#### Exercise goal:
List each line of the data in which the string "front" appears.

==================================================

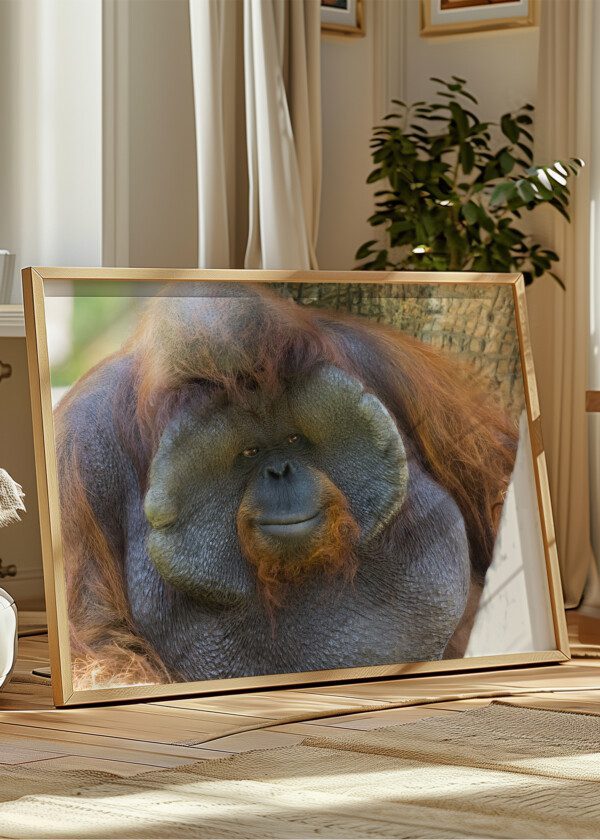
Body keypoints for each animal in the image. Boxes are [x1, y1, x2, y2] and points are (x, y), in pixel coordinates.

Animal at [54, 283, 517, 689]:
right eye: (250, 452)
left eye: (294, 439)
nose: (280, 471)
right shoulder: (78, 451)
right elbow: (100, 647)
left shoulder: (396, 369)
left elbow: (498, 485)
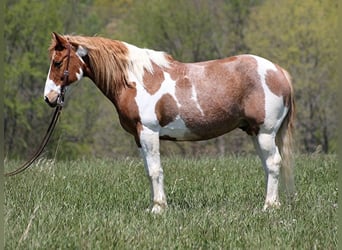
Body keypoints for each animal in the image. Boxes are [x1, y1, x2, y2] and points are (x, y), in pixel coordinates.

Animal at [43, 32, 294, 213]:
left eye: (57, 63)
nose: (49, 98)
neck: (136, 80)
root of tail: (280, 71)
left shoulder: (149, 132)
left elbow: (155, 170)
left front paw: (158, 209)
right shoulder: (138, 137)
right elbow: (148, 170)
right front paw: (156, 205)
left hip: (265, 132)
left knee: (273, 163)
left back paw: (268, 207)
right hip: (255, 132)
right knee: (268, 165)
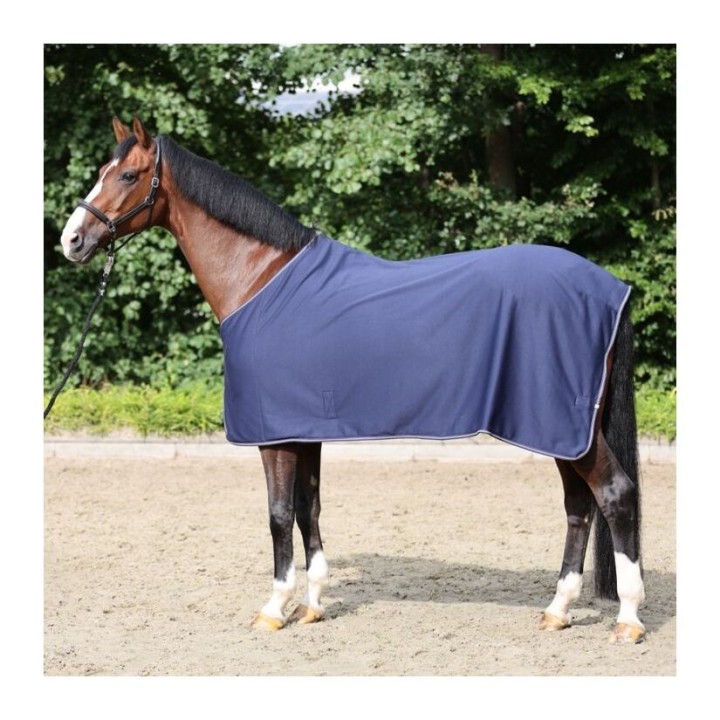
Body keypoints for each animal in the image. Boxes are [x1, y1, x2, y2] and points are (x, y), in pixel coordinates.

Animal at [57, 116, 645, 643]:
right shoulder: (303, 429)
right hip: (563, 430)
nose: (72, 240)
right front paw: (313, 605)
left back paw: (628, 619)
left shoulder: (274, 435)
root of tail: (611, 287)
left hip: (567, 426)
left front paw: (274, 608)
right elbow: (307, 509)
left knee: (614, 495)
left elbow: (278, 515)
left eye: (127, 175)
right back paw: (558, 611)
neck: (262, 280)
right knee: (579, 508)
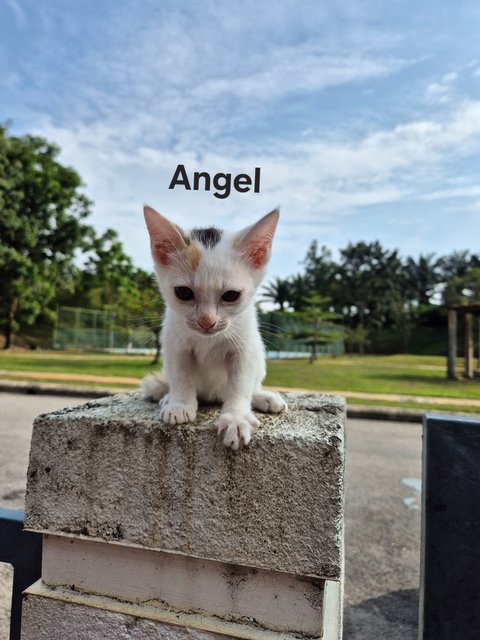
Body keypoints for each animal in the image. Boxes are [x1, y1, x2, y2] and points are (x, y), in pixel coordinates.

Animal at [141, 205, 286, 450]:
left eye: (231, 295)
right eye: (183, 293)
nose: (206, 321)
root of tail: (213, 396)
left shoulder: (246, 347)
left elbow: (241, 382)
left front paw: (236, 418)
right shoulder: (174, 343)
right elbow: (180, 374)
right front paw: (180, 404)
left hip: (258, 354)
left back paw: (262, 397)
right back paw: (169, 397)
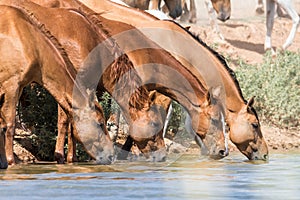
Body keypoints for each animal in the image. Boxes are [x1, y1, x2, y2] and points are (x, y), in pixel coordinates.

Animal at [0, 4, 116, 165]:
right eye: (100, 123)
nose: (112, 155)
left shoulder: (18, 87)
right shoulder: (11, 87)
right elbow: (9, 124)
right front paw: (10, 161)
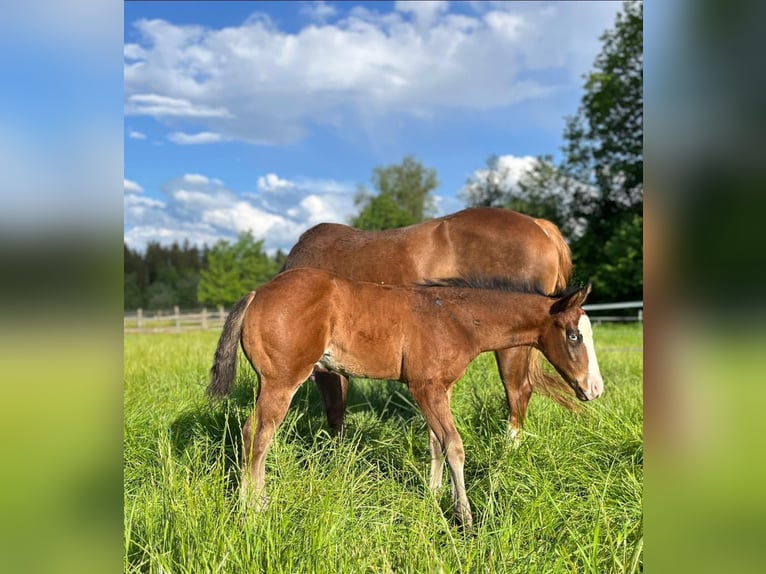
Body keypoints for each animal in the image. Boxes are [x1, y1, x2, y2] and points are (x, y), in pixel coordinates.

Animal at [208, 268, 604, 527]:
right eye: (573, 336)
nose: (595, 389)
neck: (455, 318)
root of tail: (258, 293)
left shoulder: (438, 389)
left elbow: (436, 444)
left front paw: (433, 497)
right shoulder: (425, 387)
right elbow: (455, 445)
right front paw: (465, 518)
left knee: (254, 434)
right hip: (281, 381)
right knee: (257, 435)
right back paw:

==================================================

#### Output for this task:
left front paw: (158, 209)
right front paw: (156, 205)
right front paw: (313, 605)
left front paw: (274, 608)
left front paw: (236, 418)
right front paw: (180, 404)
right front paw: (10, 161)
left front paw: (433, 497)
right front paw: (465, 518)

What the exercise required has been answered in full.